__EXTRACTED ENTRIES__:
----
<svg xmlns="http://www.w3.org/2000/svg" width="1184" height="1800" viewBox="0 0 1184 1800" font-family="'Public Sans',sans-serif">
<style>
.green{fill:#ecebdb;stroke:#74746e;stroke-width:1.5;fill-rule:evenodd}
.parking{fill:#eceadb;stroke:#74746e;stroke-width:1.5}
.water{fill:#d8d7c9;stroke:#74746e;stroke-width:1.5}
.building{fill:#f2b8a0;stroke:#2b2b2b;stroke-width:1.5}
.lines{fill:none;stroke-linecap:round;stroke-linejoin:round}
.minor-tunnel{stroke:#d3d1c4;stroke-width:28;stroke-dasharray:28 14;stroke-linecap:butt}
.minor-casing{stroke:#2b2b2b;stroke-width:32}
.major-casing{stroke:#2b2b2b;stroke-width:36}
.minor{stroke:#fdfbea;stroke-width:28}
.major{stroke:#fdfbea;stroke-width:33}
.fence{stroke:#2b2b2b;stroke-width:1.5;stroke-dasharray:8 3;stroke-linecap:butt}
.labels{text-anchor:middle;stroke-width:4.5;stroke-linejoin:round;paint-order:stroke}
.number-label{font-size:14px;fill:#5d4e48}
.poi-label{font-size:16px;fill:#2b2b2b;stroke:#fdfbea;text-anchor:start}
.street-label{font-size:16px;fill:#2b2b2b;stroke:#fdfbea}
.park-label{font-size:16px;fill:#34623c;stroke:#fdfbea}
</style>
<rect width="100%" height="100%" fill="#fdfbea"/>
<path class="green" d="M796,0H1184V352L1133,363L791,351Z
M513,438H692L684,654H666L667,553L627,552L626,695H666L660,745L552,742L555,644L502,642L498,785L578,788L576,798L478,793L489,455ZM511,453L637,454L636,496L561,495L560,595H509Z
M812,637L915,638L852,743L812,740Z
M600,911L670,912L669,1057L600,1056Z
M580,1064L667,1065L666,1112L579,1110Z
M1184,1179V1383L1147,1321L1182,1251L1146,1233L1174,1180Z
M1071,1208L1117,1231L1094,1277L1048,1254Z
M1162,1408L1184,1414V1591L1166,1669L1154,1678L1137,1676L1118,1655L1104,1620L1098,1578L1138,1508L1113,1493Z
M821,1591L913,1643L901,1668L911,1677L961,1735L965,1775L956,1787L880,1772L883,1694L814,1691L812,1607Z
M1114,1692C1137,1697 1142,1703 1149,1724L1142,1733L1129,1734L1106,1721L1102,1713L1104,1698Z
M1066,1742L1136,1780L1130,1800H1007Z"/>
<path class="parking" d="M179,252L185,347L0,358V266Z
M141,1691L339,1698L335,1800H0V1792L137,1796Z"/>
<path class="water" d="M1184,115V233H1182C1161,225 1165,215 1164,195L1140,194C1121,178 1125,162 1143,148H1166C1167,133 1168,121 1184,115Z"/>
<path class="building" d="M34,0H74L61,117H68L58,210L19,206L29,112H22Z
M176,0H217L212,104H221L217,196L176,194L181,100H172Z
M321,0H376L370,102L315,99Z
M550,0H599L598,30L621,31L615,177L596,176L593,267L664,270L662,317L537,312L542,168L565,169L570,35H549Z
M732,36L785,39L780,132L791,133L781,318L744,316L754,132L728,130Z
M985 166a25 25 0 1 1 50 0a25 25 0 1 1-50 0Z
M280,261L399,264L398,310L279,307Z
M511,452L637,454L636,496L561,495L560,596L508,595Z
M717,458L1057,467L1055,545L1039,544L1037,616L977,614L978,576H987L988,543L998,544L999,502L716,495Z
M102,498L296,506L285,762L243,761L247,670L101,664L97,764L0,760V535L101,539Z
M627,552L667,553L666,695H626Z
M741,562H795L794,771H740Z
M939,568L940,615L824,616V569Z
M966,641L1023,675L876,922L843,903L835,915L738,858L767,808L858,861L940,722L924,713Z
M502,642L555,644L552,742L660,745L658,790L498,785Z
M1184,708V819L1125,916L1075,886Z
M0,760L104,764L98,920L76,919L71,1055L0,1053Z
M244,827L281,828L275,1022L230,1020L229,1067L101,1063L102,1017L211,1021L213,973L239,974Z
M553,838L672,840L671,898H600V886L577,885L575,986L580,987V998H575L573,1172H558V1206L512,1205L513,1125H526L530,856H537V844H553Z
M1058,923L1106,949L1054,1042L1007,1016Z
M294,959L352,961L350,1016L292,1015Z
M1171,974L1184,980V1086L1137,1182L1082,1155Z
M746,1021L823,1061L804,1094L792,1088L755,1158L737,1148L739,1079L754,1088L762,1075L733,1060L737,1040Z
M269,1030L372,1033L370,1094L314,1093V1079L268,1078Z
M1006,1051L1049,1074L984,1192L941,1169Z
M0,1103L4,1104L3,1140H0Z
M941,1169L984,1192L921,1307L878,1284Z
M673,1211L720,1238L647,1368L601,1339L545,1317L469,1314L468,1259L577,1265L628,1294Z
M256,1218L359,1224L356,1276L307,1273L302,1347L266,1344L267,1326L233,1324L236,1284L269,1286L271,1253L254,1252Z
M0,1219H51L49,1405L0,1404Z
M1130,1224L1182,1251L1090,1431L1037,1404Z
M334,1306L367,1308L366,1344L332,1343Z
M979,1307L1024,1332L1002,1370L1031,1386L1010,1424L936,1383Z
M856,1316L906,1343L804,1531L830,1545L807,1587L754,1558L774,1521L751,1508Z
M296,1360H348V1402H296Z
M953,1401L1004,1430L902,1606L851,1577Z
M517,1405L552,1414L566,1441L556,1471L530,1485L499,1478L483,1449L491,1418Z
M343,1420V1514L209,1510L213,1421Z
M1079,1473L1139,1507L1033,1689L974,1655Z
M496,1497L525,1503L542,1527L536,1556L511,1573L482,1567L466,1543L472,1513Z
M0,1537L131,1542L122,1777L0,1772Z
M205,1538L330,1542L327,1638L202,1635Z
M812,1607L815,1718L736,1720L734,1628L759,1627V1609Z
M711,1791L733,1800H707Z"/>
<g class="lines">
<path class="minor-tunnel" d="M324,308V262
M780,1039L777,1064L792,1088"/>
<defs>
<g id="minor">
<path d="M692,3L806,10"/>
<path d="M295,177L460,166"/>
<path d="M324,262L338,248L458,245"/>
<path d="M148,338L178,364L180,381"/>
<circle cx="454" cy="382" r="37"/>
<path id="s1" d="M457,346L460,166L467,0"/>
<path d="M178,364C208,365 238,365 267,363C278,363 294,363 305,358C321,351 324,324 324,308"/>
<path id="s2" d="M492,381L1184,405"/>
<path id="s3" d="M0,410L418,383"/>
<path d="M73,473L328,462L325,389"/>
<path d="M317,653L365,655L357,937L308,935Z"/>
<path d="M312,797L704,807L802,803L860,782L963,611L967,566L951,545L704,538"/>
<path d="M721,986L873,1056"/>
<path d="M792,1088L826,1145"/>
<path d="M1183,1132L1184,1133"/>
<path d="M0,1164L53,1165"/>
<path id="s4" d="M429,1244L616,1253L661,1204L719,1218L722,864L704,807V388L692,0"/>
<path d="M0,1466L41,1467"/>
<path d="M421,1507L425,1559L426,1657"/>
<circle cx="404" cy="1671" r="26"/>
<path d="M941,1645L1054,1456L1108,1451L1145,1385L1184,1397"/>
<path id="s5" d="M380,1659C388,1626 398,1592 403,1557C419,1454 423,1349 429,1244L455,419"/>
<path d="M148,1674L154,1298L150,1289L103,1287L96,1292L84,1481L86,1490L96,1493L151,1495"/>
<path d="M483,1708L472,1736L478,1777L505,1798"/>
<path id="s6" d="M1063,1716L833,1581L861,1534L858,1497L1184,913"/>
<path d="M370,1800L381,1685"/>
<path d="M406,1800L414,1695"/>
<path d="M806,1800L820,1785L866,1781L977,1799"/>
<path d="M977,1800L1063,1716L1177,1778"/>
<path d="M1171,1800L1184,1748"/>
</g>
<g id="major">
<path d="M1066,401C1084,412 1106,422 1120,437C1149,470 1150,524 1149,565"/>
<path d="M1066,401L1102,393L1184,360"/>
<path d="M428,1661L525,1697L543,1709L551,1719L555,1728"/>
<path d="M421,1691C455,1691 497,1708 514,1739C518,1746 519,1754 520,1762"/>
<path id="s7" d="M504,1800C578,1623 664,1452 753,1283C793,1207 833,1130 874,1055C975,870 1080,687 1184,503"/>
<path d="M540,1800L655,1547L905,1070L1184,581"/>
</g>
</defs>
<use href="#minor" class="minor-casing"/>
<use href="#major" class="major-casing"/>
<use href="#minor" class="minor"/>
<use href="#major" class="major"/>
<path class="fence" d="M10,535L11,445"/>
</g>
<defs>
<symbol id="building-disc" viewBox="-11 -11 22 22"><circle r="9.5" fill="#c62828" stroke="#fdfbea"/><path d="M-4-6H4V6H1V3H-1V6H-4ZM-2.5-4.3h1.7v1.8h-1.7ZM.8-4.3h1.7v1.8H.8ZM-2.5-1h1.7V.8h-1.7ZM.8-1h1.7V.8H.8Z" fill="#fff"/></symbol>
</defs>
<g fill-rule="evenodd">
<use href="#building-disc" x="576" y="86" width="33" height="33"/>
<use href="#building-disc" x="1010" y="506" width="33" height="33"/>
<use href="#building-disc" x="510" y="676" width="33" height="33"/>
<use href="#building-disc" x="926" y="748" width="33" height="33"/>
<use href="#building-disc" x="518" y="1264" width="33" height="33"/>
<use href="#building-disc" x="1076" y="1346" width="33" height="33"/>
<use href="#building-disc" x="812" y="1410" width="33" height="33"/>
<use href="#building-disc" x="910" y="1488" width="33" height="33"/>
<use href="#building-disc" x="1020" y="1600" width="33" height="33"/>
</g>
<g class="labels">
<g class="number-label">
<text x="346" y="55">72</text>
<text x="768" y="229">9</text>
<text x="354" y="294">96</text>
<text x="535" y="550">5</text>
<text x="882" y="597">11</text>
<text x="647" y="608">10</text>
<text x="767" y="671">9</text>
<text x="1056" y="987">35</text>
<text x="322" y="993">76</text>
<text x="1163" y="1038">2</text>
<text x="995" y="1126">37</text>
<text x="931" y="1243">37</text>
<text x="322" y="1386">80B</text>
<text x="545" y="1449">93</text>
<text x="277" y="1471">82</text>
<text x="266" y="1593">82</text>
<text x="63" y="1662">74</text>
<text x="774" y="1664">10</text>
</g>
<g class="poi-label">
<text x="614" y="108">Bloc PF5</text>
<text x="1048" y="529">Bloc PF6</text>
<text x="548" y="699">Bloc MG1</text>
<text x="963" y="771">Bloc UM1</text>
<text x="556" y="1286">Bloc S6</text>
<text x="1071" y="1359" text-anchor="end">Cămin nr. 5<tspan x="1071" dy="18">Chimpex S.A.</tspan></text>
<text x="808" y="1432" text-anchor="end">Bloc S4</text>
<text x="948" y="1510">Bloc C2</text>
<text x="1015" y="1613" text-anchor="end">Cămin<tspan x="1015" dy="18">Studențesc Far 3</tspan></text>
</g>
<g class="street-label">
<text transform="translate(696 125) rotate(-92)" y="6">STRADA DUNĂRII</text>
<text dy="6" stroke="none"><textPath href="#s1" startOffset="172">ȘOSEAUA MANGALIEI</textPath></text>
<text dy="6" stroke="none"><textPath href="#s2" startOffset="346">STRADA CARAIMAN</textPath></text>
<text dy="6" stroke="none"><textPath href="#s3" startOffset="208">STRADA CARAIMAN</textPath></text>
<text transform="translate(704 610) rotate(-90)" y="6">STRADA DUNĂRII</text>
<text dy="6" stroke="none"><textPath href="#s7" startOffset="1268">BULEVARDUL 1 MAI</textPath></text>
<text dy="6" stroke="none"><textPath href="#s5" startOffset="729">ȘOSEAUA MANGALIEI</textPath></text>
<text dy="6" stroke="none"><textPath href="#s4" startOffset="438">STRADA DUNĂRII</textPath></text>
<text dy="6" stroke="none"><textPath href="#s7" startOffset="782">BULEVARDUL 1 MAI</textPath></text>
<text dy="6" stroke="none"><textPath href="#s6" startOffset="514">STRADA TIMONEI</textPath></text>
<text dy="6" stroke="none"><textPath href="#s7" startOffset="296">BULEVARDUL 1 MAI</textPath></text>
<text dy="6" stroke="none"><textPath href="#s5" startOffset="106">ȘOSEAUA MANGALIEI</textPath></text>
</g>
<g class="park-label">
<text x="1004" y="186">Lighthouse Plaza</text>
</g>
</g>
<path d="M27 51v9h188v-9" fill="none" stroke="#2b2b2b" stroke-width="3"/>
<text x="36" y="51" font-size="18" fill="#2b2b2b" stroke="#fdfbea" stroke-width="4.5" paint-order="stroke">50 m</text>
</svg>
----
__ASSIGNMENT__: Return the total number of lines in the records that contain "BULEVARDUL", without any explanation.

__EXERCISE RESPONSE__: 3